Logan Cooley enjoys return to Minnesota, Wild not so much as Mammoth roll to 6-2 victory
Published in Hockey
ST. PAUL, Minn. — Logan Cooley was a one-season wonder with the Minnesota Gophers, the forward having a short-but-sweet college career before graduating to the NHL.
But Cooley enjoyed being back in the Twin Cities, and he played like it, too.
His sizzling start continued Saturday when his pair of goals and assist helped the Mammoth run away, 6-2, at Grand Casino Arena for their sixth consecutive victory that ruined the Wild’s return home from a miserable road trip.
Cooley scored twice in 2 minutes, 33 seconds during a three-goal blitz for Utah early in the first period that sunk the Wild into a hole they’d stay in for the rest of the night.
He also set up a key insurance goal for JJ Peterka in the third period that thwarted the Wild’s comeback.
With only one victory in their past six games, the Wild are 3-5-1.
How it happened
A nifty display of Cooley’s hand-eye coordination kicked off the parade of goals.
Only 56 seconds after the opening faceoff and with his back to the net, Cooley batted the puck out of midair past Wild goaltender Filip Gustavsson.
Then at 3:29, Cooley kept whacking at the puck in front during the Mammoth’s only power play until a shot finally bounced behind Gustavsson. Although the Wild’s Marcus Foligno swiped the puck away, video review confirmed it crossed the goal line before the clear.
This gave Cooley — who was with the Gophers for their 2022-23 run to the Frozen Four where they lost the championship game in overtime to Quinnipiac — five goals in two games after netting a hat trick Thursday at St. Louis, and his two goals in the first 3:29 were the fastest pair to open a game in team history.

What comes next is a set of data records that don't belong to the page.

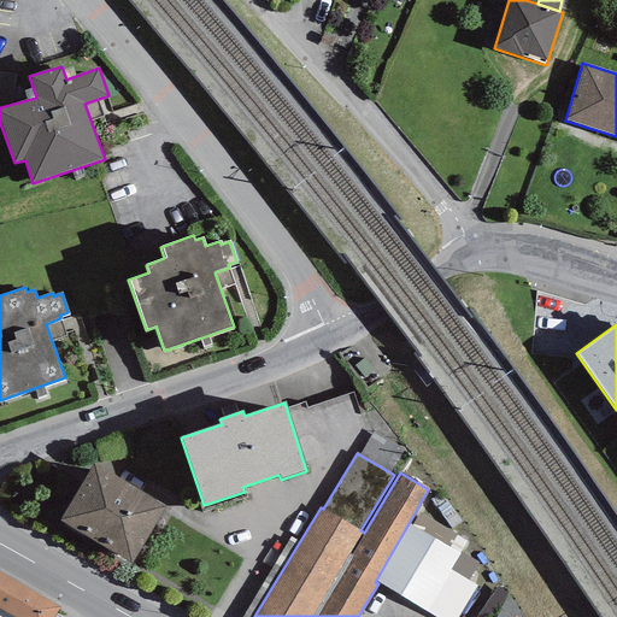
[(165,506),(93,464),(60,521),(133,564),(165,506)]
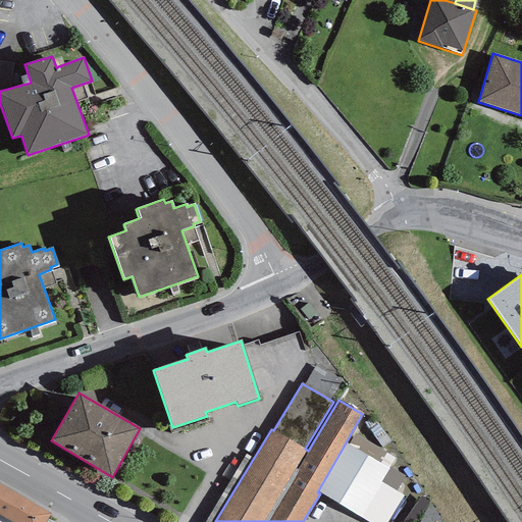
[(349,445),(388,469),(390,467),(395,459),(355,434),(349,445)]
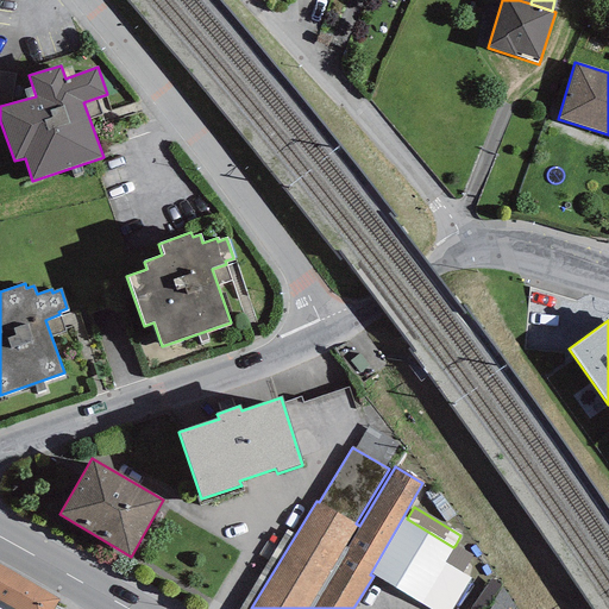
[(403,516),(370,575),(374,576),(428,608),(451,608),(471,578),(462,573),(445,563),(453,547),(407,519),(403,516)]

Utah, which added Mammoth as its nickname before its second season in the league since relocating from Arizona, kept testing the Wild, and secured its third goal on six shots when Nick Schmaltz tipped in a wind-up from another former Gopher in Nate Schmidt.
Turning point
The Wild’s rally stalled after two goals by Marcus Johansson.
With 4:21 to go in the first, Johansson polished off a tic-tac-toe passing play through Utah’s zone: Kirill Kaprizov dropped for Zeev Buium, who forwarded the puck to Johansson for a one-timer.

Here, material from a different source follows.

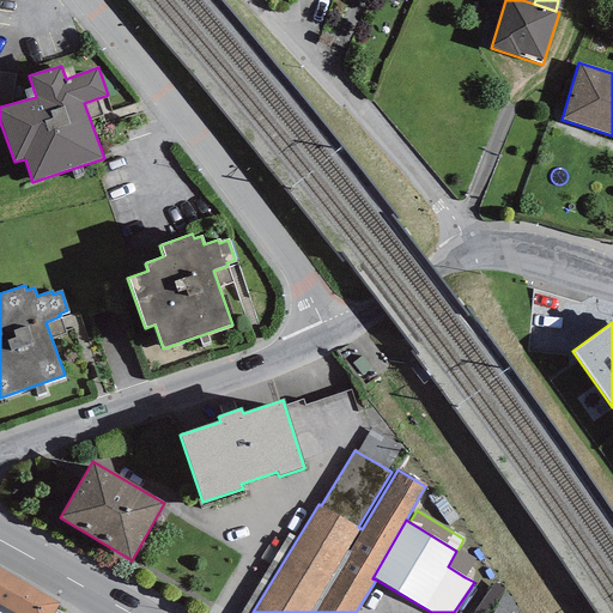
[(448,566),(465,577),(475,559),(459,548),(456,551),(448,566)]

A similar shot worked again for Johansson on the power play, with the veteran winger who’s coming up on 1,000 NHL games wiring in a Vinnie Hinostroza backhand pass at 15:43 of the second period; the goal snapped a 0-for-11 drought for the power play during the Wild’s 1-3-1 road trip.
Johansson also drew the penalty that led to the power play when he was hooked on a deke that was denied by the pad of a sprawled Karel Vejmelka in the Mammoth’s net.
But the Wild never got any closer to Utah despite improving.
They had two more power plays in the third period but couldn’t capitalize, finishing 1 for 4.
Cue the Mammoth.
Peterka accepted a Cooley pass and snapped a shot by Gustavsson at 13:37 before Schmaltz nabbed his second of the game off a breakaway just 1:37 later. John Marino drained a 142-foot empty-netter with 6 seconds remaining.
Vejmelka totaled 32 saves, and Gustavsson had 34 in another effort that kept the Wild competitive.
Key stat
Utah’s three goals in the first period were the fastest three tallied by a road team since Edmonton’s 3:55 tear Dec. 30, 2022, at Seattle.
What it means
The Wild’s inconsistency hurt them again.
Yes, they were better after falling behind 3-0, but that still didn’t make up for their early lapses. Before their comeback attempt, the Wild were out of sorts: They had blatant giveaways, put themselves off-side, and their passing was off.
They reset to put the pressure on the Mammoth, and they had enough momentum to complete the comeback.
That they didn’t, though, shows that their execution isn’t strong enough to be in control for only stretches of the game and come away successful.
Up next
No rest for the reeling: The Wild’s six-game homestand continues Sunday at home against San Jose, which won its first game of the season Thursday against the New York Rangers.